Graphs and their realizations

Here we take our first step toward algebraic topology.

We will concentrate initially on only discrete structures, such as graphs. The reason why has become clear from our attempts to answer some obvious topological questions about specific spaces. Given a subset of the Euclidean space:

• verifying that it is path-connected requires testing infinitely many pairs of points; while
• verifying that it is simply-connected requires testing infinitely many pairs of loops.

Even though there are a few theorems that we can use as shortcuts, we have no algebraic means for solving these problems computationally, nor for computing the number of path-components or the number of holes.

In the rest of the chapter we will:

• define discrete structures and find discrete analogues of these topological ideas,
• develop algebraic methods for solving the two topological problems above for discrete structures, and
• develop further methods for studying transformations of these structures.

The very first data structure that needs to be analyzed topologically is graphs:

The examples of graphs shown come as networks of bridges, atoms in a molecule, related individuals, or computers.

Definition. A graph $G =(N,E)$ consists of two finite sets:

• the set of nodes $N=N_G$, and
• the set of edges $E=E_G$, which is a set of pairs of nodes.

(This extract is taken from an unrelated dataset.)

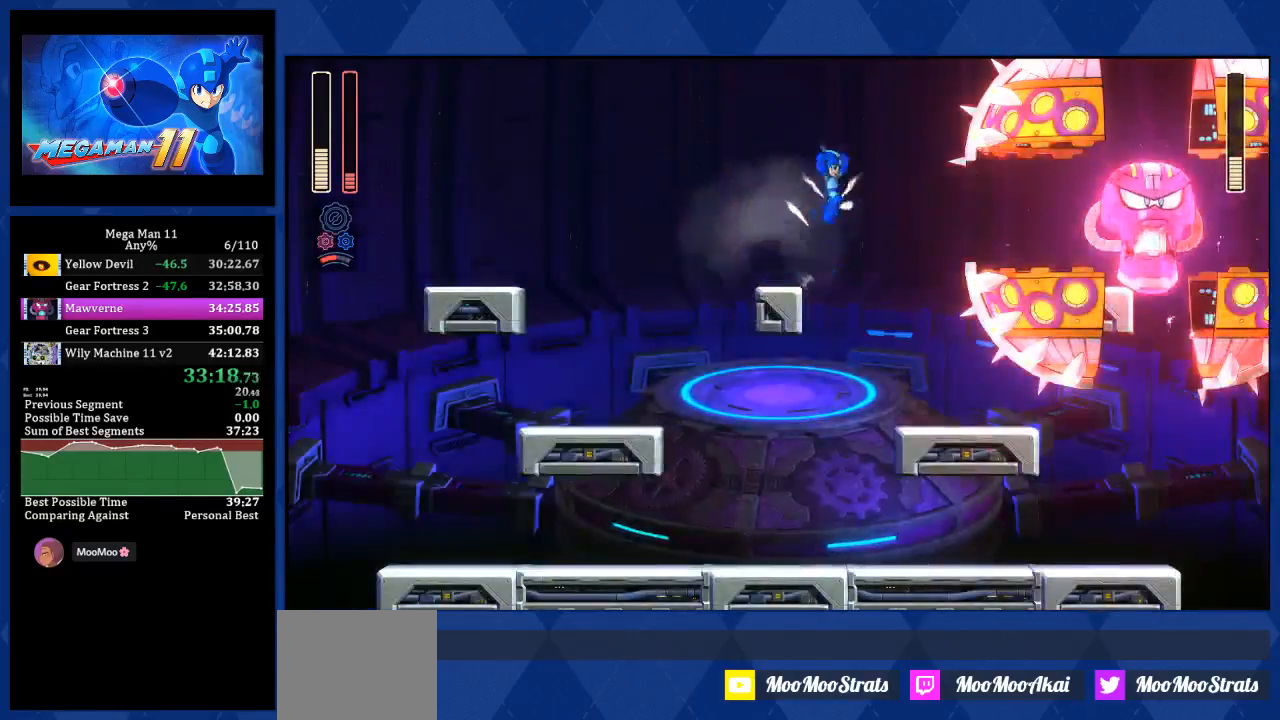
{"dt_ms": 500, "buttons": ["DPAD_RIGHT"], "left_stick": "center", "right_stick": "down", "events": [[300, "CROSS", "up"], [417, "right_stick", "down"]]}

We don't allow distinct edges for the same pair of nodes, nor doubles, such as $AA$, and we assume that $AB=BA$.

Example. In the example of a field of flowers, each type is represented by a node of a graph and the overlapping areas by its edges:

$\square$

Example. Let's define a graph $G$ by:

• $N:=\{ 1,2,3,4,5 \}$, and
• $E:=\{12,23,45,14 \}$.

Let us be clear from the beginning that the dataset given above is the whole graph and what's below is just an illustration:

To draw an illustration, we first put the nodes in a more or less circular arrangement and then add the corresponding edges.

$\square$

A common representation of a graph is via its incidence matrix, i.e., the matrix with a $1$ in the $ij$ position if the graph contains edge $ij$ and $0$s elsewhere. For $G$ we have: $$\begin{array}{c|cccccc} N & 1 & 2 & 3 & 4 & 5 \\ \hline 1 & 0 & 1 & 0 & 1 & 0 \\ 2 & 1 & 0 & 1 & 0 & 0 \\ 3 & 0 & 1 & 0 & 0 & 0 \\ 4 & 1 & 0 & 0 & 0 & 1 \\ 5 & 0 & 0 & 0 & 1 & 0 . \end{array}$$

One can also think of a graph as just a collection of points in space, also called “vertices”, or “nodes” connected by paths, called “edges”. Thus, a graph is made of finitely many pieces that are known to be path-connected! One can then study the topology of such sets by means of graphs represented as discrete structures:

Definition. A realization $|G|$ of graph $G$ is a subset of the Euclidean space that is the union of the following two subsets of the space:

• a collection of points $|N|$, one for each node $N$ in $G$, and
• a collection of paths $|E|$, one for each edge $E$ in $G$, with no intersections other than the points in $|N|$.

In other words:

• $a,b \in |N|$ are connected by a path $p \in |E|$ if and only if there is an edge in $AB \in E$, where $A,B$ are the nodes corresponding to points $a,b$:
• $a=|A|,\ b=|B|$, and
• $p=|AB|$.

The definition is justified by the following.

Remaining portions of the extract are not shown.